Nikah Paksa Jadi Cinta
Part 57


__ADS_3

Hari-hari berlalu. Jiana sudah resign dari kerjanya. Ia sekarang lebih fokus dengan skripsinya. Menyelesaikan skripsi lebih cepat akan lebih baik baginya. Ia bisa lebih fokus mengurus rumah tangganya.


Saat ini Jiana sedang berada di perpustakaan kampusnya untuk mencari beberapa referensi penelitiannya. Jiana berdiri di dekat rak buku sambil membolak-balikkan lembaran buku tersebut. Setelah mendapatkan beberapa bahan tambahan, Jiana bergegas untuk kembali ke kelasnya sambil menunggu bimbingannya.


Sarah dan Jiana tidak satu bimbingan. Meskipun begitu, Sarah juga sering menemani Jiana di kampus atau sebaliknya. Jiana meletakkan buku yang ia pinjam di atas mejanya. Kemudian ia duduk di kursi sambil membaca buku tersebut.


"Ji, masih di kelas? Nggak bimbingan sama pak Ferdy?" tanya Arumi, teman satu kelas Jiana.


"Nanti kok pukul 10.00 bimbingannya," jawab Jiana.

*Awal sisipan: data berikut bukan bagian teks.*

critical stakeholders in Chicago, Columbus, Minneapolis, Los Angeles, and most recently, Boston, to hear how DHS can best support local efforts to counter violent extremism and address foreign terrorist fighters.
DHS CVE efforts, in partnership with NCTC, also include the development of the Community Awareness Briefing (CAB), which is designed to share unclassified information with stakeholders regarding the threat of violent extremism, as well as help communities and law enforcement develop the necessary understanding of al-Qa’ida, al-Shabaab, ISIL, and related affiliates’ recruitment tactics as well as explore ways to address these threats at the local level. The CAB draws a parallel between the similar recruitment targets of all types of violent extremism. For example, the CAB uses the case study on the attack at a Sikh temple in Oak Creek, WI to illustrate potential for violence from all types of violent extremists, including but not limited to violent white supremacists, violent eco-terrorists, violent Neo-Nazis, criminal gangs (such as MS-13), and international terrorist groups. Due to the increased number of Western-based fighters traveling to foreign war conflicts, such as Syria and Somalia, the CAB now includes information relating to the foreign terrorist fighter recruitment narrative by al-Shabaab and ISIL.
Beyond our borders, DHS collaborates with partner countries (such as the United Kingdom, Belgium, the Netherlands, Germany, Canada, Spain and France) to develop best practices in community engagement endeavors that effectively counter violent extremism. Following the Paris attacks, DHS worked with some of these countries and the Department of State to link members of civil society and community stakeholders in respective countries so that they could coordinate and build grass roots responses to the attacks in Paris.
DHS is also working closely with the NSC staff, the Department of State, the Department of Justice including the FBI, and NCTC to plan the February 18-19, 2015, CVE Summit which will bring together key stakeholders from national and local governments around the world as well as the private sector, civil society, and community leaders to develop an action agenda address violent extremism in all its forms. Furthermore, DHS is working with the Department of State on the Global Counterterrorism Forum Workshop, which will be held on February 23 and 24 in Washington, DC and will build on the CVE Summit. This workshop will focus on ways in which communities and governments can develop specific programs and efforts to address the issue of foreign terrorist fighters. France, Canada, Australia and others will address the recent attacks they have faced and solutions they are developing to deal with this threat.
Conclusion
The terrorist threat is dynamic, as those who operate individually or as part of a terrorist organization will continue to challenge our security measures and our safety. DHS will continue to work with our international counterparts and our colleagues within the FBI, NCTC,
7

Arumi mengangguk. Ia duduk di depan Jiana sambil menghadap Jiana. Mereka mengobrol santai sambil menunggu waktu bimbingan tiba.

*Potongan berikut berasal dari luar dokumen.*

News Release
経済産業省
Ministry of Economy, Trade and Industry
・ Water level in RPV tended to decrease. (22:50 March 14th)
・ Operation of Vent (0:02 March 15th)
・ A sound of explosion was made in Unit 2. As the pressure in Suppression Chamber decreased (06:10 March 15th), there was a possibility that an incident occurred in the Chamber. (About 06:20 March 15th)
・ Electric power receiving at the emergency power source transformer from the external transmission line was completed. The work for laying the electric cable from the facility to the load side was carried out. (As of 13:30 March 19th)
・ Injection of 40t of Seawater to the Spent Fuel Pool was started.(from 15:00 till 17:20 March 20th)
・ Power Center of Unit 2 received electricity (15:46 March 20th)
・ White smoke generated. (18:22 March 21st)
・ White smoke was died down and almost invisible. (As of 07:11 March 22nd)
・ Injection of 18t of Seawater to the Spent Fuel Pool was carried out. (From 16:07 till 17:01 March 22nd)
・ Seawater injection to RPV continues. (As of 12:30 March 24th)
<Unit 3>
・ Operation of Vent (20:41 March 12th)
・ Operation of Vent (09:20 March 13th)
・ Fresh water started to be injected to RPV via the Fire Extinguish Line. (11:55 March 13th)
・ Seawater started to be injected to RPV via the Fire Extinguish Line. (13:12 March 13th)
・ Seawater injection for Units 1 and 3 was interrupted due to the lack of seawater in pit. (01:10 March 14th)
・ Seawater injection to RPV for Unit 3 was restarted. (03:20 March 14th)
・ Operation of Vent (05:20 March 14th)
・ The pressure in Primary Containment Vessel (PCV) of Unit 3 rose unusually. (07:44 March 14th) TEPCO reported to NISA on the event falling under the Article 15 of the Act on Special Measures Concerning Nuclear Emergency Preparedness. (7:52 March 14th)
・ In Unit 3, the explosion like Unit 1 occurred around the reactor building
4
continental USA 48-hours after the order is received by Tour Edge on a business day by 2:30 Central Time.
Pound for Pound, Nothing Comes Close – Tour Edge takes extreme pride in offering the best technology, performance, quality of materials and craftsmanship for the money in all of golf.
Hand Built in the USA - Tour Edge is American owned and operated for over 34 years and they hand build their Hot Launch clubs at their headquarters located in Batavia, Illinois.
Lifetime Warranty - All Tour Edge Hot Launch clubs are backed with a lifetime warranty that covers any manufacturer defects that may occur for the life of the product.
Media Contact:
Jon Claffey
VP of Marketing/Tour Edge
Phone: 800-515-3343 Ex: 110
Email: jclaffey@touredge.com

Waktu berlalu, Jiana menuju ruangan yang sudah ditentukan sebelumnya untuk bimbingan. Hari ini ada 10 mahasiswa yang bimbingan dengan pak Ferdy, termasuk Jiana. Setelah dirasa semua sudah berkumpul, pak Ferdy memulai bimbingannya. Jiana mencatat hal-hal yang penting di buku catatannya. Semua yang diarahkan oleh pak Ferdy dapat diterima Jiana dengan baik.


Hanya beberapa menit saja, mereka sudah selesai bimbingan. Judul yang ia ajukan untuk skripsinya nanti juga sudah di acc oleh pak Ferdy. Jiana senang karena pak Ferdy tidak mempersulit dirinya.


Jiana berjalan keluar ruangan. Ia berniat untuk pulang. Namun ia berpikir untuk memberi kejutan pada Raka dengan menghampirinya di kantor. Sebelum ke kantor, Jiana membeli beberapa makanan untuk makan siang nanti di kantor Raka.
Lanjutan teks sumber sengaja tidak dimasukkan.